> HOW TO COMPLETE THIS TASK
Every record should be copied exactly, and the images omitted.
***** EXERCISE DATA
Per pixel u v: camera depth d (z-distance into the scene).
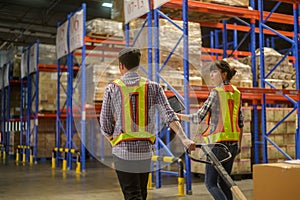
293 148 8.52
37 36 21.02
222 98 3.88
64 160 10.29
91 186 7.27
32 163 12.39
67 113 10.63
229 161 3.88
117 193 6.46
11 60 15.30
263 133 7.64
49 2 16.58
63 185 7.41
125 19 7.48
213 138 3.85
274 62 8.02
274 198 2.38
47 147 13.31
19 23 19.42
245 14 7.63
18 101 15.96
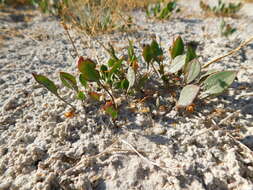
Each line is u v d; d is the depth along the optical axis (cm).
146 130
**********
> PROBLEM SOLUTION
Per pixel u v: camera depth d (z-distance into the scene).
293 148 8.52
37 36 21.02
222 98 3.88
64 160 10.29
91 186 7.27
32 163 12.39
67 113 10.63
229 161 3.88
117 193 6.46
11 60 15.30
263 133 7.64
49 2 16.58
63 185 7.41
125 19 7.48
213 138 3.85
274 62 8.02
274 198 2.38
47 147 13.31
19 23 19.42
245 14 7.63
18 101 15.96
Each line is u v d; d is the depth along the optical axis (cm).
146 130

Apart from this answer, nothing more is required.